The pepperoni pizza, made with cup-and-char pepperoni coins from Ezzo Sausage Co. in Columbus, Ohio, makes up around half Pizza Tree’s sales, but the shop is best known for its creative – and creatively named – pies. A few staples will always be on the menu, including classics from the Mojo’s days like the Charredachoke Island, Ranch Hands, bánh mì and truffled crimini. The shop also runs new specials almost every week, although Gilbreth says he tries to keep the pizzas approachable and identifiable. “I don’t want to weird people out too much,” he says.
Instead, pizzas feature combinations that are familiar to diners – just not on pizza. The Corne Asada, for instance, is a take on a Mexican street taco with corn purée, white Cheddar, queso fresco, carne asada, pico de gallo, salsa verde and fresh cilantro. A riff on the traditional Vietnamese sandwich, the popular bánh mì pizza features Sriracha-glazed pork belly from local Patchwork Family Farms, striking housemade purple kimchi, fresh cilantro and a chile aïoli that’s drizzled over the pizza in a mesmerizing spiral.
“Not only do we make crazy and weird pizzas, but they’re also really good,” says daytime manager Justin Nardy, who used to grab slices at Mojo’s before joining the team and helped Gilbreth open the Ninth Street shop. “Our ingredients are top notch. We make many ingredients in house, and use [high-quality] meat, and all of that shows on the final product. When you provide quality service with a unique product that people can't get anywhere else, you get a recipe that works – that’s what keeps people coming back.”

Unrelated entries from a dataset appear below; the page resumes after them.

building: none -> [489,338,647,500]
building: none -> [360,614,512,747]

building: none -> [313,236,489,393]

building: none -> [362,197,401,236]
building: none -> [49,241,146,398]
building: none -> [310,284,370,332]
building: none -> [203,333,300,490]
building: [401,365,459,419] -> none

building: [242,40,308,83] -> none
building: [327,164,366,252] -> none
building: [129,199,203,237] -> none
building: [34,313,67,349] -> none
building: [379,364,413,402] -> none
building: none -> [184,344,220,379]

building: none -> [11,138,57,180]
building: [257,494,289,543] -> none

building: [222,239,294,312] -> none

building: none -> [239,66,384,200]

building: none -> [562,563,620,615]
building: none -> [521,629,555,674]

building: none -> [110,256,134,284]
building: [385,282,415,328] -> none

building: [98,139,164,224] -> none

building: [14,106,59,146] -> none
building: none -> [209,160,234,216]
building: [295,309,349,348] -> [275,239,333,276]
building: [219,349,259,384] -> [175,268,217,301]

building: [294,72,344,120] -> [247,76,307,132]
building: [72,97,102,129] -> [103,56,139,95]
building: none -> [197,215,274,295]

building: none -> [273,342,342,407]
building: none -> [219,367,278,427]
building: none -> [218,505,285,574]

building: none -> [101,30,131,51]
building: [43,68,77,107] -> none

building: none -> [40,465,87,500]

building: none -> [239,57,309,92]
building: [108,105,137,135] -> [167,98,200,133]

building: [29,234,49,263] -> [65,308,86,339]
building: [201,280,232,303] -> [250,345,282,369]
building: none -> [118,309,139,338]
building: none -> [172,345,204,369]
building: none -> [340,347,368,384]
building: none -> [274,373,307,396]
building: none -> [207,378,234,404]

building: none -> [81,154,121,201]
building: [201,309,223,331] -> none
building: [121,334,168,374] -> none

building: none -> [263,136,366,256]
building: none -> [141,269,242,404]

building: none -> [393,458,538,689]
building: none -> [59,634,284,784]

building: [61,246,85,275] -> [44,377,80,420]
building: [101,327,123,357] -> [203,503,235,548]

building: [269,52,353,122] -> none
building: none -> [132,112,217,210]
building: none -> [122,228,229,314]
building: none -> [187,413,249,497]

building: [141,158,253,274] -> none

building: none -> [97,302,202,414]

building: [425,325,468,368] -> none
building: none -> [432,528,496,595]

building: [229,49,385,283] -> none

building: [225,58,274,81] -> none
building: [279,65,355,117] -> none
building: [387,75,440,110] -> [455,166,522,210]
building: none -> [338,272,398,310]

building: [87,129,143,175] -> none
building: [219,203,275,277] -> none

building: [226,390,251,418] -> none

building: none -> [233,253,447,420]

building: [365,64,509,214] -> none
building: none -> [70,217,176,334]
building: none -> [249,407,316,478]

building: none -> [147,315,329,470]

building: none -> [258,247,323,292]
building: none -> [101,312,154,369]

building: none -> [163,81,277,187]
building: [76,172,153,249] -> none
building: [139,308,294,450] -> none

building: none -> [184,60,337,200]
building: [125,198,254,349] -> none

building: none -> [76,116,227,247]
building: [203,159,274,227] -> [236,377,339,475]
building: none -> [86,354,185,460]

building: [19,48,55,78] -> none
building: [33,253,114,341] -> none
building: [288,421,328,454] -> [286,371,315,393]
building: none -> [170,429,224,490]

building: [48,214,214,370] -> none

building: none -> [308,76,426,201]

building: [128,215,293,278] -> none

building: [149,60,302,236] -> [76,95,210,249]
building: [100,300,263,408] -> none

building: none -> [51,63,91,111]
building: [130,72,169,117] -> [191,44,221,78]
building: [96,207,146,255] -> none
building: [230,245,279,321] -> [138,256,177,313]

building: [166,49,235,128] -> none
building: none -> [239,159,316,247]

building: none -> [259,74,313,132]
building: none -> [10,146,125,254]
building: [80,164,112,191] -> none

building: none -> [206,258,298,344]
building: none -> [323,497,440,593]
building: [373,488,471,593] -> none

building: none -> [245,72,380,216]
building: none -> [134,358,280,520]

Gilbreth and his team also don’t cut corners when it comes to the execution of their quirky pizzas. The “New York-esque” pizzas bake for around 5½ to 6 minutes in a 590ºF electric deck pizza oven. Starting at around 9am, the team begins cutting vegetables, mixing dough, shredding cheese and making sauce – including housemade ranch dressing – and they do this every day. “It seems so cliché to say, ‘Everything’s really fresh,’” Gilbreth says in a playful voice. “Papa John’s says that; it doesn’t really mean anything. But [our pizza] is fresh.”
Pizzas are available in 12- and 18-inch pies or by the slice (take a look at the light-box menu board to see the day’s slices), and the shop also offers delivery. Gilbreth says the Pizza Tree team can bust out around 250 pizzas a day “when we’re rocking.” That number tends to be lower in January and July; since Columbia is a college town, the business is fairly seasonal. But on Thursday, Friday and Saturday nights during the school year, students flock to Pizza Tree for sustenance after bar hopping downtown. “We’d turn the lights down low, turn the music up pretty loud and a sell a lot of slices,” Gilbreth says. “I mean, we party too, right?” The shop originally opened its doors for late-night service, but ended up installing two walk-up windows out front to better meet the demand of hungry students. Slices, including cheese, pepperoni and one “wild card” option, are available until 2am.
Slices are the backbone of Pizza Tree’s business; the shop is the only one in Columbia to offer pizza-by-the-slice all day, every day. Gilbreth sees it as a way to make his food accessible to everybody. If you want to order one slice of cheese and one slice of the veggie-loaded Wabbit Food, you can. It’s a simple concept, really, but one that students and locals alike have wholeheartedly embraced.
“A lot of it was just the market – there was nobody in town really trying anything too different on top of their pizzas,” Gilbreth says. “People in Columbia want double pineapple and ranch on their pizza, and I’m totally happy to provide that.”